- **The input**:

------------------------------------

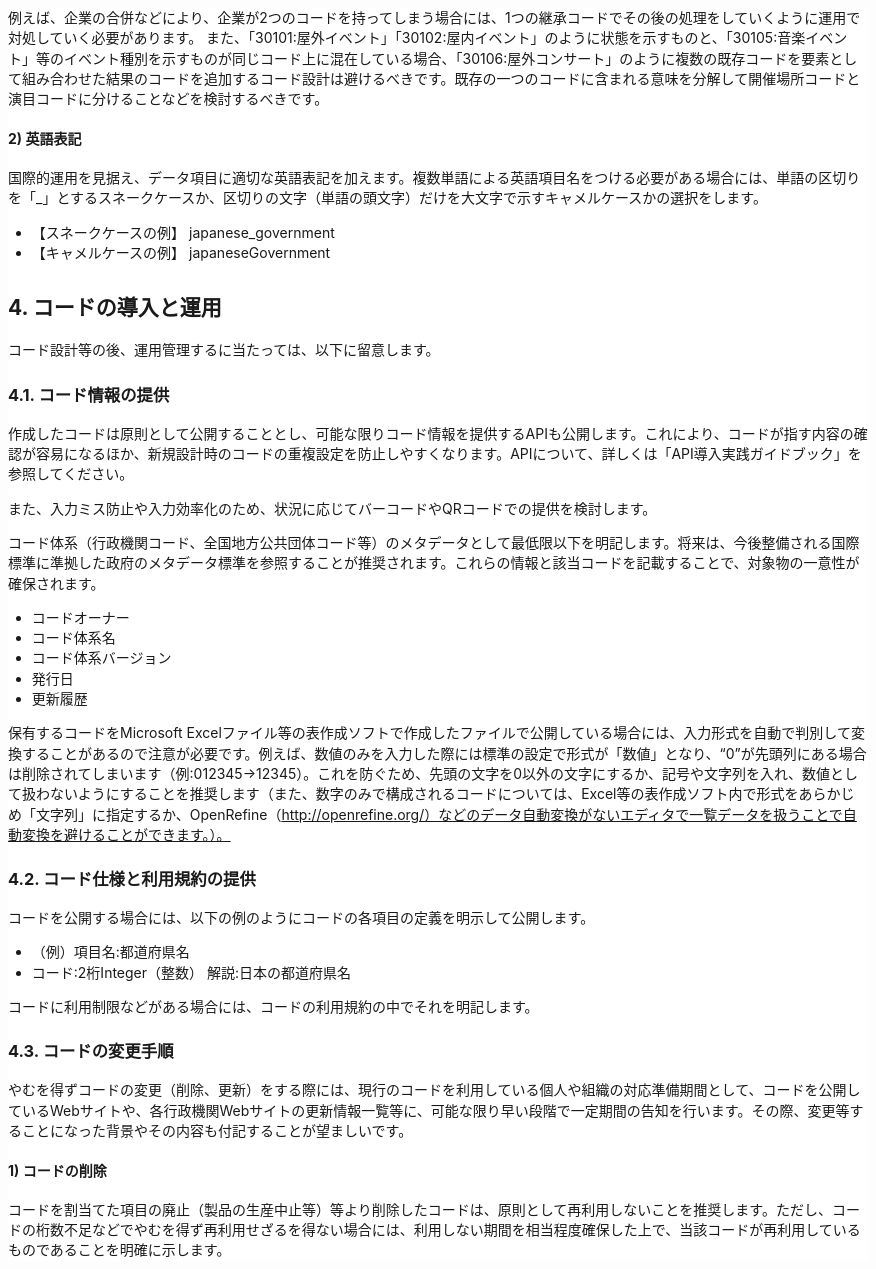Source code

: 例えば、企業の合併などにより、企業が2つのコードを持ってしまう場合には、1つの継承コードでその後の処理をしていくように運用で対処していく必要があります。
また、「30101:屋外イベント」「30102:屋内イベント」のように状態を示すものと、「30105:音楽イベント」等のイベント種別を示すものが同じコード上に混在している場合、「30106:屋外コンサート」のように複数の既存コードを要素として組み合わせた結果のコードを追加するコード設計は避けるべきです。既存の一つのコードに含まれる意味を分解して開催場所コードと演目コードに分けることなどを検討するべきです。

#### 2) 英語表記

国際的運用を見据え、データ項目に適切な英語表記を加えます。複数単語による英語項目名をつける必要がある場合には、単語の区切りを「_」とするスネークケースか、区切りの文字（単語の頭文字）だけを大文字で示すキャメルケースかの選択をします。

- 【スネークケースの例】 japanese_government
- 【キャメルケースの例】 japaneseGovernment

## 4. コードの導入と運用

コード設計等の後、運用管理するに当たっては、以下に留意します。

### 4.1. コード情報の提供

作成したコードは原則として公開することとし、可能な限りコード情報を提供するAPIも公開します。これにより、コードが指す内容の確認が容易になるほか、新規設計時のコードの重複設定を防止しやすくなります。APIについて、詳しくは「API導入実践ガイドブック」を参照してください。

また、入力ミス防止や入力効率化のため、状況に応じてバーコードやQRコードでの提供を検討します。

コード体系（行政機関コード、全国地方公共団体コード等）のメタデータとして最低限以下を明記します。将来は、今後整備される国際標準に準拠した政府のメタデータ標準を参照することが推奨されます。これらの情報と該当コードを記載することで、対象物の一意性が確保されます。

- コードオーナー
- コード体系名
- コード体系バージョン
- 発行日
- 更新履歴

保有するコードをMicrosoft Excelファイル等の表作成ソフトで作成したファイルで公開している場合には、入力形式を自動で判別して変換することがあるので注意が必要です。例えば、数値のみを入力した際には標準の設定で形式が「数値」となり、“0”が先頭列にある場合は削除されてしまいます（例:012345→12345）。これを防ぐため、先頭の文字を0以外の文字にするか、記号や文字列を入れ、数値として扱わないようにすることを推奨します（また、数字のみで構成されるコードについては、Excel等の表作成ソフト内で形式をあらかじめ「文字列」に指定するか、OpenRefine（http://openrefine.org/）などのデータ自動変換がないエディタで一覧データを扱うことで自動変換を避けることができます。）。

### 4.2. コード仕様と利用規約の提供

コードを公開する場合には、以下の例のようにコードの各項目の定義を明示して公開します。

- （例）項目名:都道府県名
- コード:2桁Integer（整数）
   解説:日本の都道府県名

コードに利用制限などがある場合には、コードの利用規約の中でそれを明記します。

### 4.3. コードの変更手順

やむを得ずコードの変更（削除、更新）をする際には、現行のコードを利用している個人や組織の対応準備期間として、コードを公開しているWebサイトや、各行政機関Webサイトの更新情報一覧等に、可能な限り早い段階で一定期間の告知を行います。その際、変更等することになった背景やその内容も付記することが望ましいです。

#### 1) コードの削除

コードを割当てた項目の廃止（製品の生産中止等）等より削除したコードは、原則として再利用しないことを推奨します。ただし、コードの桁数不足などでやむを得ず再利用せざるを得ない場合には、利用しない期間を相当程度確保した上で、当該コードが再利用しているものであることを明確に示します。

------------------------------------

In the entries above, please find the line with "コード設計等の後、運用管理するに当たっては、以下に留意します。" and the line with "### 4.3. コードの変更手順", then write out exactly those two lines and every line between them, and nothing more.

- **Answer to this task**:
コード設計等の後、運用管理するに当たっては、以下に留意します。

### 4.1. コード情報の提供

作成したコードは原則として公開することとし、可能な限りコード情報を提供するAPIも公開します。これにより、コードが指す内容の確認が容易になるほか、新規設計時のコードの重複設定を防止しやすくなります。APIについて、詳しくは「API導入実践ガイドブック」を参照してください。

また、入力ミス防止や入力効率化のため、状況に応じてバーコードやQRコードでの提供を検討します。

コード体系（行政機関コード、全国地方公共団体コード等）のメタデータとして最低限以下を明記します。将来は、今後整備される国際標準に準拠した政府のメタデータ標準を参照することが推奨されます。これらの情報と該当コードを記載することで、対象物の一意性が確保されます。

- コードオーナー
- コード体系名
- コード体系バージョン
- 発行日
- 更新履歴

保有するコードをMicrosoft Excelファイル等の表作成ソフトで作成したファイルで公開している場合には、入力形式を自動で判別して変換することがあるので注意が必要です。例えば、数値のみを入力した際には標準の設定で形式が「数値」となり、“0”が先頭列にある場合は削除されてしまいます（例:012345→12345）。これを防ぐため、先頭の文字を0以外の文字にするか、記号や文字列を入れ、数値として扱わないようにすることを推奨します（また、数字のみで構成されるコードについては、Excel等の表作成ソフト内で形式をあらかじめ「文字列」に指定するか、OpenRefine（http://openrefine.org/）などのデータ自動変換がないエディタで一覧データを扱うことで自動変換を避けることができます。）。

### 4.2. コード仕様と利用規約の提供

コードを公開する場合には、以下の例のようにコードの各項目の定義を明示して公開します。

- （例）項目名:都道府県名
- コード:2桁Integer（整数）
   解説:日本の都道府県名

コードに利用制限などがある場合には、コードの利用規約の中でそれを明記します。

### 4.3. コードの変更手順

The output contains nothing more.